# Task statement
Type out the records that follow, exactly as given.

*-*-*

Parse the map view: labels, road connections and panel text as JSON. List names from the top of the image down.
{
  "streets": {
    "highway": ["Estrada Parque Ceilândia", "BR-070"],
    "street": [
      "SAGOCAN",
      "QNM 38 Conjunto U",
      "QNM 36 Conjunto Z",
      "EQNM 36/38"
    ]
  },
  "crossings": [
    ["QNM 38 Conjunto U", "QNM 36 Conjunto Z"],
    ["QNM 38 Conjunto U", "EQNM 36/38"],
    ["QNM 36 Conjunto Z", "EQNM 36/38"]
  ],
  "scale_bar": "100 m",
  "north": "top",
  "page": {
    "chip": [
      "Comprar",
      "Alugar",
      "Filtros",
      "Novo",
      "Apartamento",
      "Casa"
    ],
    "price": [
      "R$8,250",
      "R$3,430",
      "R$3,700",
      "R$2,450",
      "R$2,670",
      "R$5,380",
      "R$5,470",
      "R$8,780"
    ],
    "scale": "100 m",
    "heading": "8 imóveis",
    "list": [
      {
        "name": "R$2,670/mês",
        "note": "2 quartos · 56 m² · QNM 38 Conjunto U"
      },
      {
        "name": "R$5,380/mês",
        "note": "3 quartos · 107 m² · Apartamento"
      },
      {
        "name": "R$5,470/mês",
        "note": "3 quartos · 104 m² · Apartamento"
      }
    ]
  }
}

*-*-*

# Expected answer
Parse the map view: labels, road connections and panel text as JSON. List names from the top of the image down.
{
  "streets": {
    "highway": ["Estrada Parque Ceilândia", "BR-070"],
    "street": [
      "SAGOCAN",
      "QNM 38 Conjunto U",
      "QNM 36 Conjunto Z",
      "EQNM 36/38"
    ]
  },
  "crossings": [
    ["QNM 38 Conjunto U", "QNM 36 Conjunto Z"],
    ["QNM 38 Conjunto U", "EQNM 36/38"],
    ["QNM 36 Conjunto Z", "EQNM 36/38"]
  ],
  "scale_bar": "100 m",
  "north": "top",
  "page": {
    "chip": [
      "Comprar",
      "Alugar",
      "Filtros",
      "Novo",
      "Apartamento",
      "Casa"
    ],
    "price": [
      "R$8,250",
      "R$3,430",
      "R$3,700",
      "R$2,450",
      "R$2,670",
      "R$5,380",
      "R$5,470",
      "R$8,780"
    ],
    "scale": "100 m",
    "heading": "8 imóveis",
    "list": [
      {
        "name": "R$2,670/mês",
        "note": "2 quartos · 56 m² · QNM 38 Conjunto U"
      },
      {
        "name": "R$5,380/mês",
        "note": "3 quartos · 107 m² · Apartamento"
      },
      {
        "name": "R$5,470/mês",
        "note": "3 quartos · 104 m² · Apartamento"
      }
    ]
  }
}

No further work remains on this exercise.